Y es verdad, soy un payaso. Inventarse uno mismo ayuda a descubrir qué no hacer: 'Tontolín' dejó de usar ratones pequeños en sus números artísticos porque a veces mordían los dedos de los niños y espantaban a sus madres. Los cambió por un conejo y una paloma y diseñó espectáculos de música, baile, humor y magia. Sin mucha competencia y en una ciudad poblándose a chorros, el payaso empezó a ganar buen dinero y algunas cosas empezaron a cambiar. "Ser payaso era lo más bajo del mundo artístico; llegábamos a las casas y nos hacían entrar por la puerta de servicio y al salir nos revisaban para ver si nos habíamos robado algo", recuerda. La calidad de su espectáculo y el buen comportamiento de su grupo (llegaron a ser hasta 20 miembros que se repartían por toda la ciudad en shows simultáneos) hizo que se le viera, lentamente, como a un artista.
Ser exitoso otra vez le trajo problemas: su compañía de payasos se empezó a desintegrar, los alumnos pasaron a ser competencia. Habían sido años de trabajo forzoso; recuerda 'Tontolín' haber tenido tres presentaciones el día en que su madre se moría en un hospital. Y, sin embargo, todo parecía irse en picada. Tuvieron que ser sus hijos ("Soy padre soltero", comenta Carlos) quienes lo ayudaron a reincorporarse; ellos trabajan con él y están definitivamente encaminados a heredar el nombre.
Sobre el papel. "Nadie en el mundo entiende a un payaso, ni siquiera otro payaso", escribe Heinrich Böll en "Opiniones de un payaso". Carlos --o 'Tontolín', en esta etapa se fusionan-- se reivindicó consigo mismo frente a la máquina de escribir. Lo suyo son una mezcla voluntaria de novelas, cuentos, fábulas y textos de autoayuda. Empezó escribiendo "De Chulucanas a Las Vegas" con la historia de un tío suyo que llega a conocer la ciudad de los casinos siendo muy pobre. Se supone que es una historia de superación personal, pero más parece una proyección de la vida de Carlos contada por él mismo, quién sabe. El último libro, "Caramelos para el éxito", es un poco más de lo mismo, pero con más 'feeling' y menos faltas ortográficas.

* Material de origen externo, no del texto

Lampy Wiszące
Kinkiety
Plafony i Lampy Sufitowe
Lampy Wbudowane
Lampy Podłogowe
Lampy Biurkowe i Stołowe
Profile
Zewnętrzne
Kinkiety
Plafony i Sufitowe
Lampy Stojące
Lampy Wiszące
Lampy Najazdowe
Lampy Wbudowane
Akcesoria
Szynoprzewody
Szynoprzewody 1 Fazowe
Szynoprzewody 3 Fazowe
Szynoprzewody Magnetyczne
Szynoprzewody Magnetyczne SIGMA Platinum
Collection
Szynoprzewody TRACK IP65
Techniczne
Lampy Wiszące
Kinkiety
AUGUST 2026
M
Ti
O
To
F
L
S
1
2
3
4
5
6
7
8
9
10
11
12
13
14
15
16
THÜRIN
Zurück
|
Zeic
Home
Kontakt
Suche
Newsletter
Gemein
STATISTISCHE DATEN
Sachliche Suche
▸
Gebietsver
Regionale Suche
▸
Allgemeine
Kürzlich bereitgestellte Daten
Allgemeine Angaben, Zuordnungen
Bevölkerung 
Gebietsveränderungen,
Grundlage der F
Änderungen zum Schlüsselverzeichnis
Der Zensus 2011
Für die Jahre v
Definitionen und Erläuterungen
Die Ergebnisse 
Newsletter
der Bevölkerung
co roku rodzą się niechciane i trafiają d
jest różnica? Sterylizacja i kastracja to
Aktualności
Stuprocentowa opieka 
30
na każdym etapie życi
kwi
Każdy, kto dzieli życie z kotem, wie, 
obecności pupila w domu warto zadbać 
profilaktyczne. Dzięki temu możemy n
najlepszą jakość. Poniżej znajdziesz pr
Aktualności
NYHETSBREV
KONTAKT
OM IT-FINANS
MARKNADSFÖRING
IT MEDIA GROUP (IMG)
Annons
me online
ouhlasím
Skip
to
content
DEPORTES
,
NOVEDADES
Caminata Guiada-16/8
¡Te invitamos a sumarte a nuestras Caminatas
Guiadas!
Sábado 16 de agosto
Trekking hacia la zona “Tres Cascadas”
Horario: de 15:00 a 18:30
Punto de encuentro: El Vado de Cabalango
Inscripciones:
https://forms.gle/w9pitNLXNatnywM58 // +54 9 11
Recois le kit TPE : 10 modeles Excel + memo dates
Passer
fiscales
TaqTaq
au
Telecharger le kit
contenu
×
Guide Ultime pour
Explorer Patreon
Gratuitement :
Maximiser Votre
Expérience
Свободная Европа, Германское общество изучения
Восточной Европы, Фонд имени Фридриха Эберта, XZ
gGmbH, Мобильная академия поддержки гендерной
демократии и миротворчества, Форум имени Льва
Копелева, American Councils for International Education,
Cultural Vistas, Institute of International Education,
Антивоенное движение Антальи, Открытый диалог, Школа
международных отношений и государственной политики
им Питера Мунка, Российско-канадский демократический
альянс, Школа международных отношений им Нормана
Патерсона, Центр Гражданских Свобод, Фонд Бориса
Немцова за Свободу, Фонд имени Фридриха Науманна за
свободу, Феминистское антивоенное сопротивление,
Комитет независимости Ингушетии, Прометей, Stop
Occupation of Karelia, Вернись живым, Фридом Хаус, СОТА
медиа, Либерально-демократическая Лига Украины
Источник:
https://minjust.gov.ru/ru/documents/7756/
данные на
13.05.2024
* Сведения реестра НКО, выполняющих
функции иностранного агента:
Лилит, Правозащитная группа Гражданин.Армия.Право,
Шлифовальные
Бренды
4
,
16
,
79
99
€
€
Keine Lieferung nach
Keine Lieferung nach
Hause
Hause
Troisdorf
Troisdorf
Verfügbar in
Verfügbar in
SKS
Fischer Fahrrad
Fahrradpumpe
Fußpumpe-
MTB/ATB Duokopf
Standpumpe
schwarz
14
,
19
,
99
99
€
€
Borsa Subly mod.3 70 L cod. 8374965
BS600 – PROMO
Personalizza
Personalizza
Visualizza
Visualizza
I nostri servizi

Mientras tanto, 'Tontolín' ha redescubierto la risa. Los espectadores que lo vieron de niños hoy lo llaman para fiestas y despedidas de solteros. Congraciarse con el público joven es difícil, pero él es como de la casa. Además, ha entrado en la tercera edad ofreciendo shows, varios de ellos gratuitos, para ancianos. De alguna forma es como haber puesto de cabeza su propia vida: ahora respira tranquilo escribiendo y trabajando para adultos y haciendo reír no solo a los niños. Además el pánico a la soledad está controlado por la presencia de sus hijos en esta casa donde el miedo al vacío es ley y donde algún día, en la pared dedicada a personajes con huellas, aparecerá él mismo.